I think the biggest thing for me, as someone who cares deeply about this state and calls this nation one of my homes, is I did not want to be silent anymore. I've styled, dressed, partnered and created for a lot of influential people in the state and beyond this state. Simply calling Sarah to check in on her emotional and mental state, didn't feel like enough. So if you do read this and you do know more about what can be done to help, not just Sarah’s brother John, but others who are serving time behind bars, please get in touch.

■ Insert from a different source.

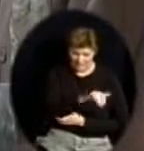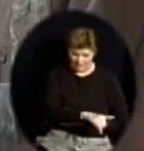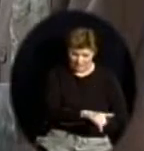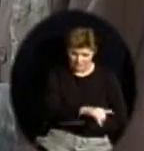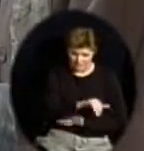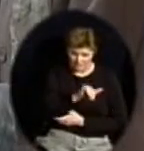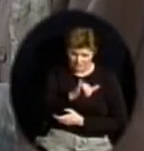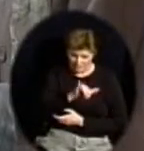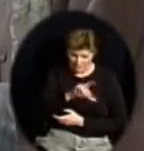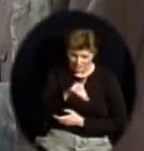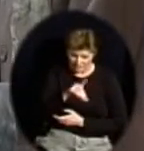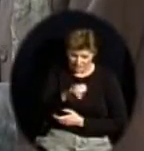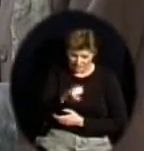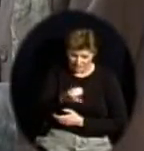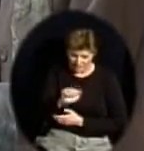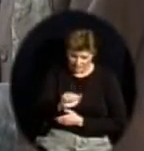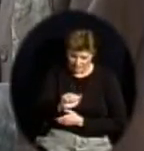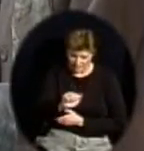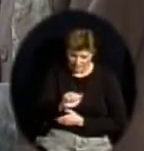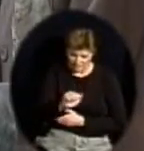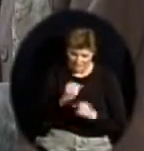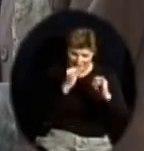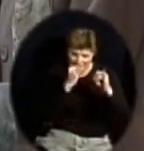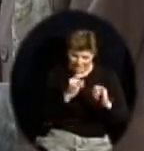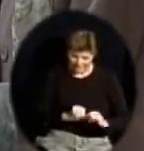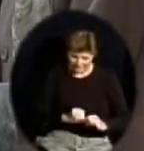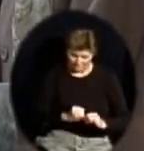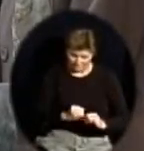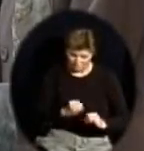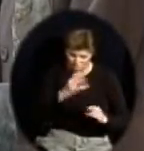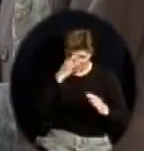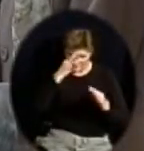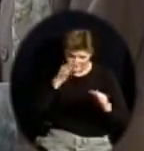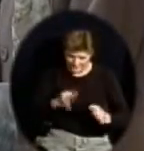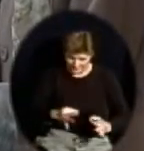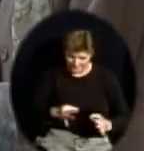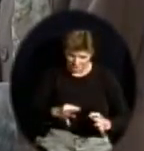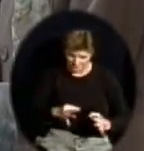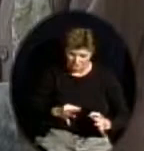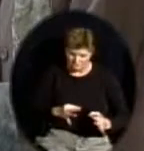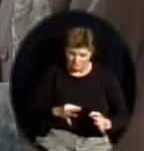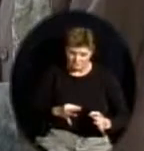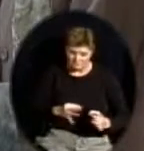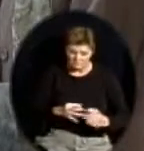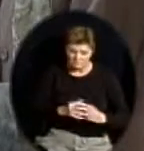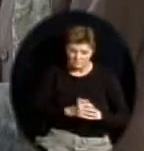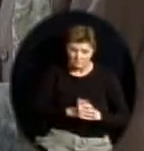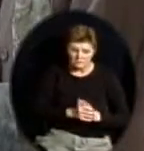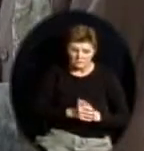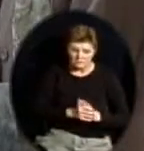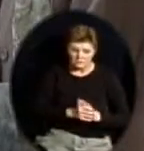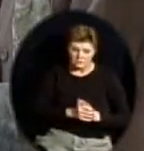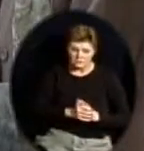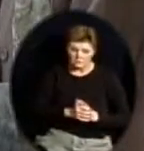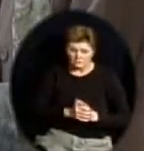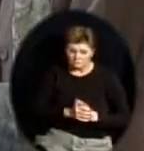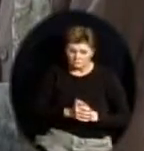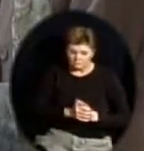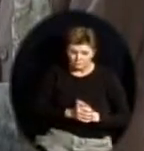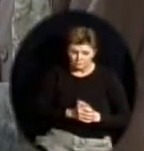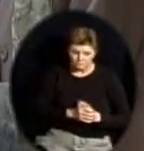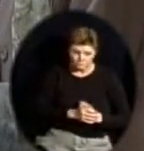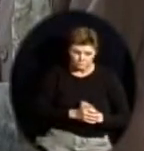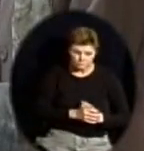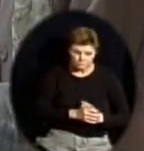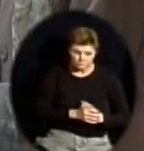IDEA is about individual decisions that IEP teams make. And No Child Left Behind is about grouping all these people into a subgroup, and so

These are the latest texts I received from Sarah yesterday evening and today morning:
04/ 28th/ 2020 4:36 PM: As of right now I haven’t been able to hear from him in a week. All we know is that they moved him to a hospital to get treatment and we have not heard which hospital. They won’t let us know where he is only that he’s getting treatment. And it’s been a week.
04/ 29th/ 2020 1:26 PM: I just heard today that he is alert and still in the hospital. They won't tell us where though.
Below, I've added the photographs from one of the projects where Sarah literally saved us. We were booked for three events in three different states on one weekend. I loved why each event was being held and I wanted us to take part in ALL of them. Each event had to do with culture and community. Sarah agreed to take the Kansas City, MO event. She drove for nine hours to meet African DJs she did not know but that put the event together. She produced The Taste of Africa Festival fashion show we were hired to create with our pieces and some of her own (she's a stylist). These are some of the dress rehearsal pictures. So today, I will not include anything for sale. I will share the magic of SarahJintheCity and what she brought to life. You can also watch her IGTV video here: https://www.instagram.com/p/B_iHpaHhDLy/
I like music. Music is always a good idea. I included a song by the late Geoffrey Oryema - Makambo. I bumped into this song on YouTube and I like to listen to it on days when I allow my pondering to ebb and flow without restrictions.